= PRESTAGS =

1976 Collection of board wargames

PRESTAGS ("Pre-Seventeenth Century Tactical Game System") is a collection of five board wargames published by Simulations Publications, Inc. (SPI) in 1975 that simulates battles from the Bronze Age to the Renaissance. The five games were originally published as individual games with their own set of rules before being collected into one box and their various rules revised to produce one common set of rules.

==Description==
PRESTAGS is a collection of five two-player tactical board wargames in which one player controls one force such as Romans, Vikings, or Normans, and the other player controls the force that met them in battle. The five games were published individually before being gathered together and retitled:
1. Chariot (formerly Armageddon): Bronze Age, 3000 BCE to 500 BCE
2. Spartan (formerly Phalanx ): Iron Age, 500 BCE to 100 BCE
3. Legion (formerly Centurion): Roman Empire, 100 BC to 700 AD
4. Viking (formerly Dark Ages): Medieval Period, 700 CE to 1300 CE)
5. Yeoman (formerly Renaissance of Infantry), Renaissance, 1250 CE to 1550 CE

Each game has multiple scenarios covering various battles that occurred during that time period.

===Gameplay===
The game system used by all games of the PRESTAGS series is a simple "I Go, You Go" system of alternating turns where one player fires missiles (arrows, spears, etc.), moves and attacks, followed by the other player. More complexity can be added by using optional rules for panic, leadership, facing, melee and simultaneous movement.

In addition to the shared PRESTAGS rules, each game also has rules unique to the game's particular period. Vikings, for instance, includes the use of fransisca throwing axes, berserkers and longboats.

==Publication history==
From 1970 to 1972, the new wargame company SPI published five games simulating battles in various periods of ancient history that were created by a variety of game designers. In 1975, John Young, who had designed two of the games, was tasked with creating a common set of rules for all five games, as well as special rules for each game that would differentiate it from the others. The new games were retitled and gathered together under the banner "Pre-Seventeenth Century Tactical Game System" (PRESTAGS). As the blurb on the back of the box stated, ""Because the strength values of the units were all derived from the same base, units from one game are entirely compatible with another." As British critic Nicky Palmer noted, "you could even have chariots charging longbowmen if you wish."
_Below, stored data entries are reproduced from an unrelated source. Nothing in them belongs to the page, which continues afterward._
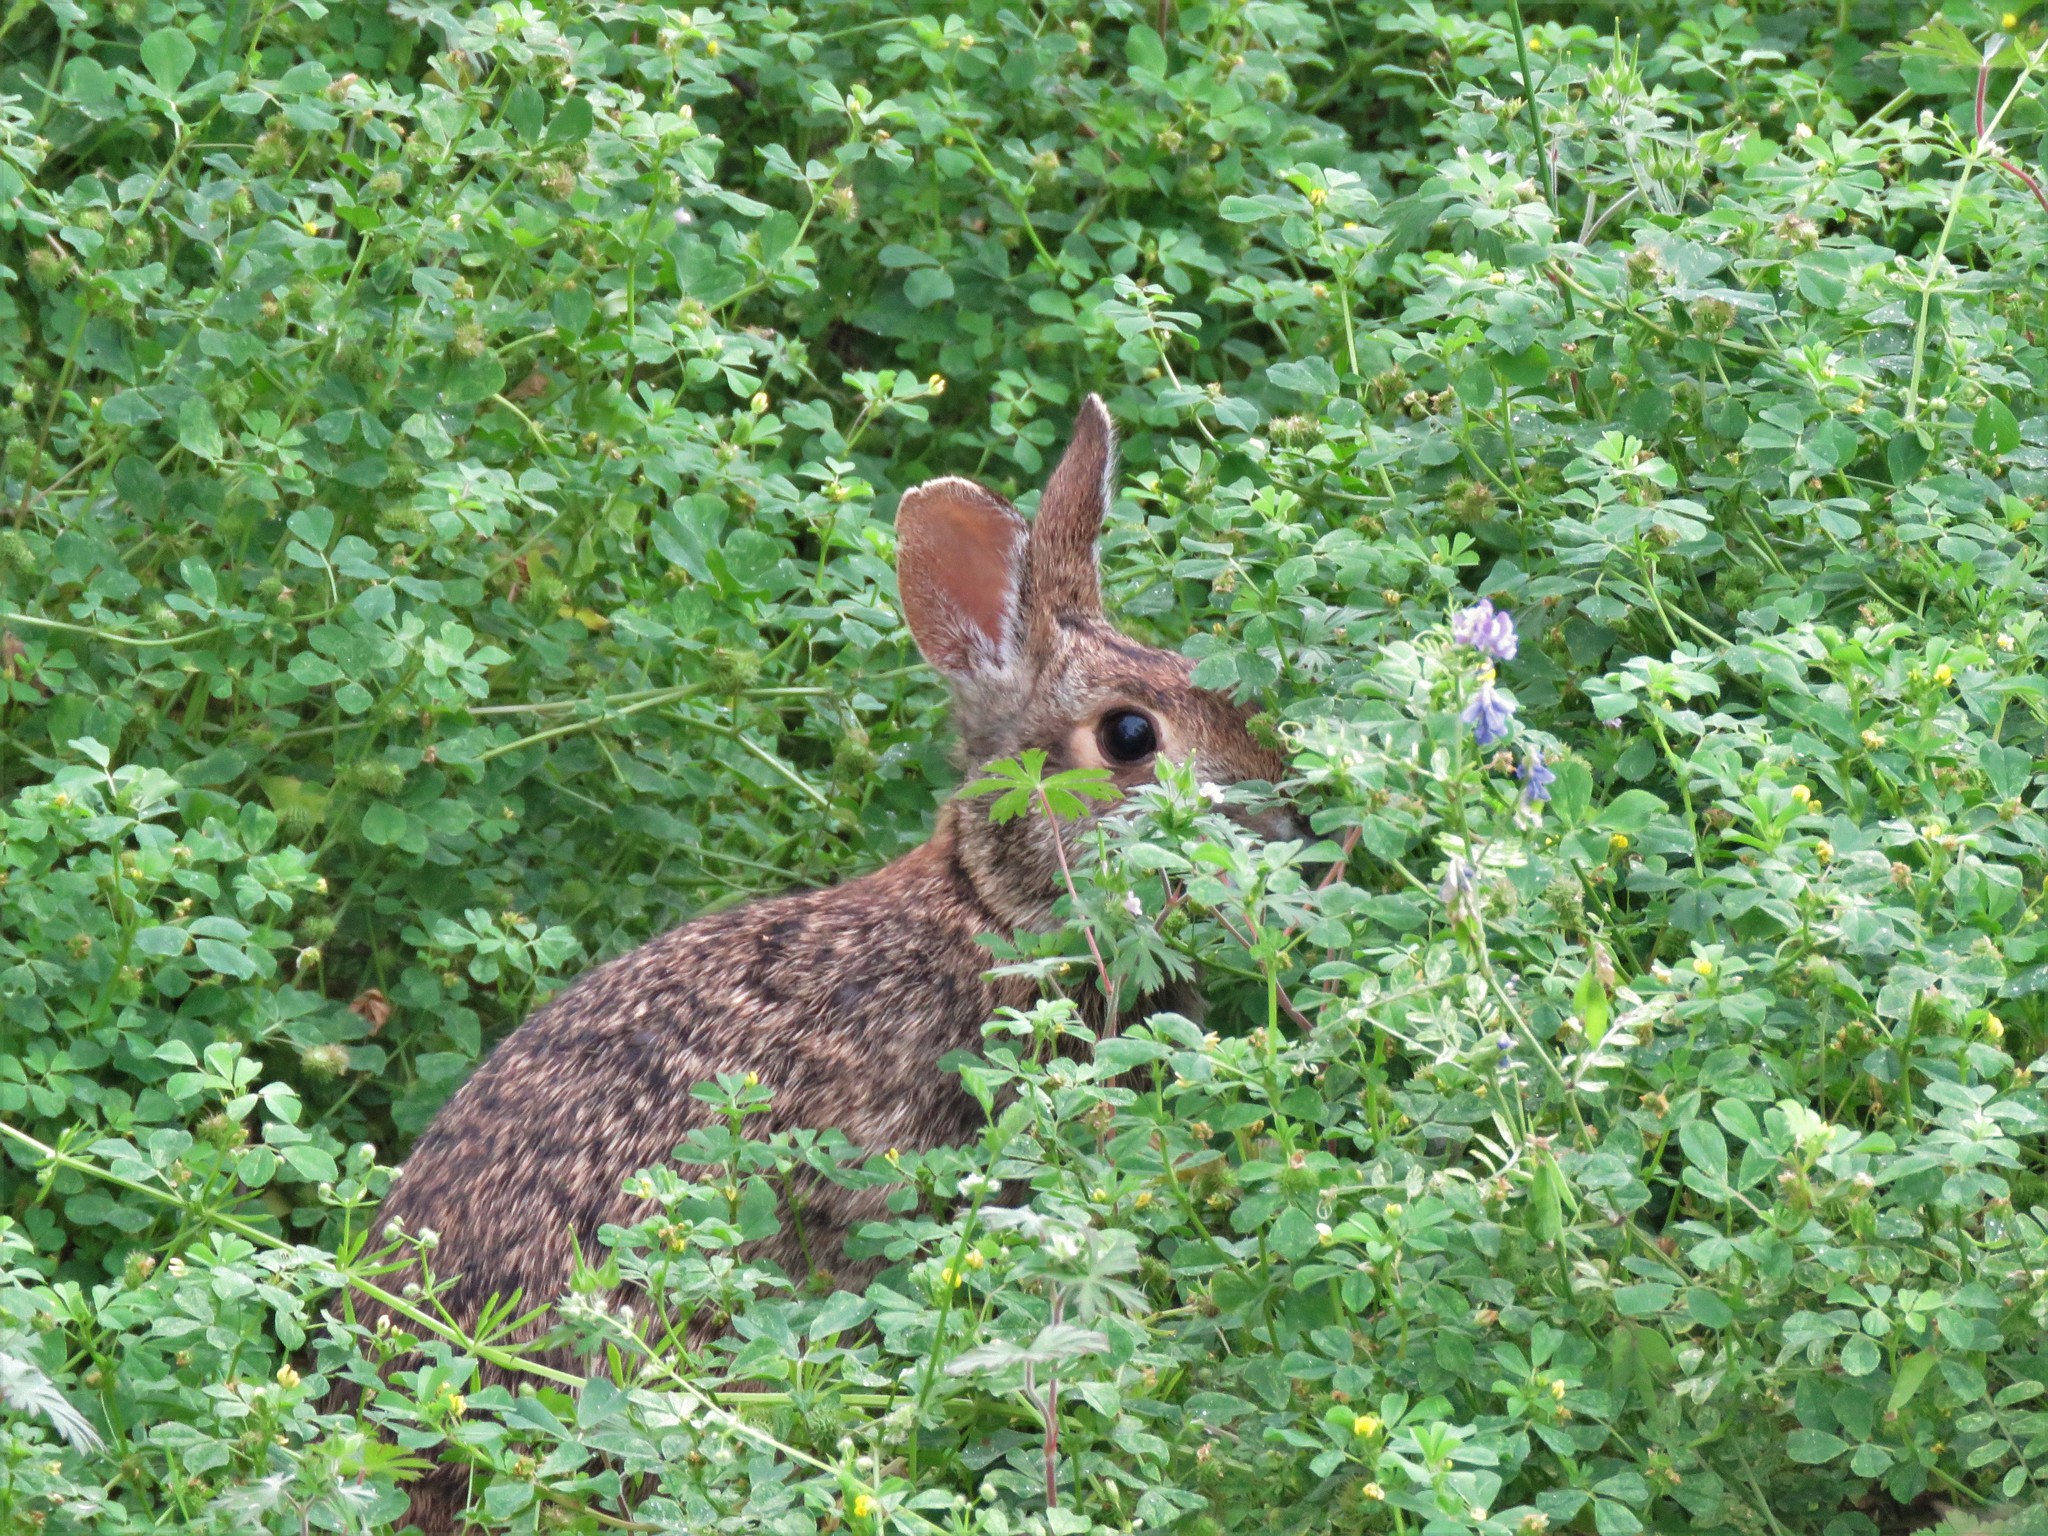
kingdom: Animalia
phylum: Chordata
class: Mammalia
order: Lagomorpha
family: Leporidae
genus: Sylvilagus
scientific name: Sylvilagus floridanus
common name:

The five games were released individually in 1975, and all immediately moved into SPI's "Top Ten Bestseller List". Several months later, the five were re-released together as part of the PRESTAGS Master-Pack. This did not crack SPI's Top Ten.

==Reception==
In the January 1976 edition of Airfix Magazine, Bruce Quarrie noted "these rules allow a wide degree of flexibility in approach to the game. It can be an absolutely basic and 'unrealistic' affair [...] or by addition of optional Panic, Facing and Melee rules, and a [simultaneous movement sequence], it reproduces quite accurately the true conditions of the time." He concluded, "In general [...] the result is as SPI intended, to satisfy both those who desire a simple format and those who can assimilate relatively complex restrictions."

In his 1977 book The Comprehensive Guide to Board Wargaming, Nicky Palmer noted, "All the games in the series emphasize tactics, and the maps are mostly nondescript, with great expanses of clear terrain and a few hills, rivers, and other features dotted about. The variation comes in the different unit types and the numerous scenarios in each game." Palmer thought that, in overview, "The function of the series, tactical clashes with a simple basic system, is well achieved." However, Palmer did point out that "the anonymous maps inhibit the usual wargames enjoyment of refighting a particular battle."

In the 1980 book The Complete Book of Wargames, game designer Jon Freeman called the PRESTAGS rules system "a marvelous, if colorless, way to introduce people to wargaming and the early historical periods." He was disappointed that "Neither the maps or counters have historical designations. [...] one battle has little to distinguish it from another." He also questioned how the historicity of any battle was maintained, since, "because of counter-mix limitations and the generalized nature of the system, many of the orders of battle for individual scenarios are warped or downright inaccurate." He concluded by giving the game system an Overall Evaluation of "Good", saying, "The system is clean, and most battles can be played in a short time. If you are not too concerned with the limitations of the system, the variety of scenarios makes each game a bargain."

In The Guide to Simulations/Games for Education and Training, Martin Campion commented, "The beauty of the system is its range and flexibility. As it stands, it is occasionally very convincing but mostly only moderately convincing in its simulation of the events of the battles." With regards to its use in the classroom, Campion noted, "It is a wide open system for amendments and for the inclusion of new battles. There are many opportunities for the use of multiple players on both side."

In a retrospective review in Issue 28 of Simulacrum, Daniel Broh-Kahn listed all of the various types of counters in the PRESTAGS Master-Pack, and included the combat and movement strength of each piece, their value, special foes, their strengths and weaknesses as well as some historical backgtround.